# Exercise:
All of the records should be reproduced word for word, but no images may appear in the copy.

(Collected data)
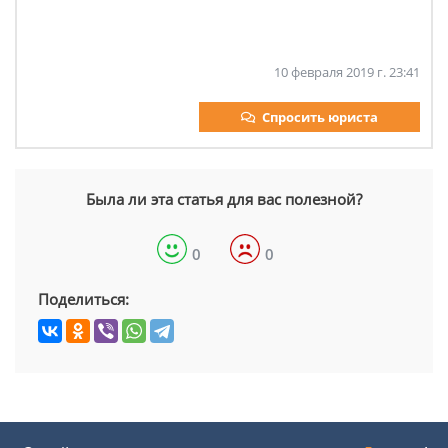
10 февраля 2019 г. 23:41
Спросить юриста
Была ли эта статья для вас полезной?
0
0
Поделиться:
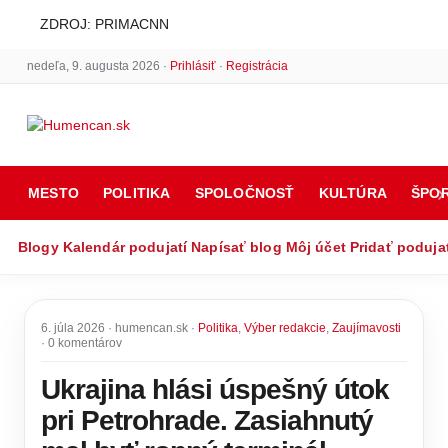
ZDROJ: PRIMACNN
nedeľa, 9. augusta 2026 ·
Prihlásiť
·
Registrácia
MESTO
POLITIKA
SPOLOČNOSŤ
KULTÚRA
ŠPO
Blogy
Kalendár podujatí
Napísať blog
Môj účet
Pridať poduja
6. júla 2026 · humencan.sk ·
Politika
,
Výber redakcie
,
Zaujímavosti
· 0 komentárov
Ukrajina hlási úspešný útok
pri Petrohrade. Zasiahnutý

# Exercise solution:
10 февраля 2019 г. 23:41
Спросить юриста
Была ли эта статья для вас полезной?
0
0
Поделиться:
ZDROJ: PRIMACNN
nedeľa, 9. augusta 2026 ·
Prihlásiť
·
Registrácia
MESTO
POLITIKA
SPOLOČNOSŤ
KULTÚRA
ŠPO
Blogy
Kalendár podujatí
Napísať blog
Môj účet
Pridať poduja
6. júla 2026 · humencan.sk ·
Politika
,
Výber redakcie
,
Zaujímavosti
· 0 komentárov
Ukrajina hlási úspešný útok
pri Petrohrade. Zasiahnutý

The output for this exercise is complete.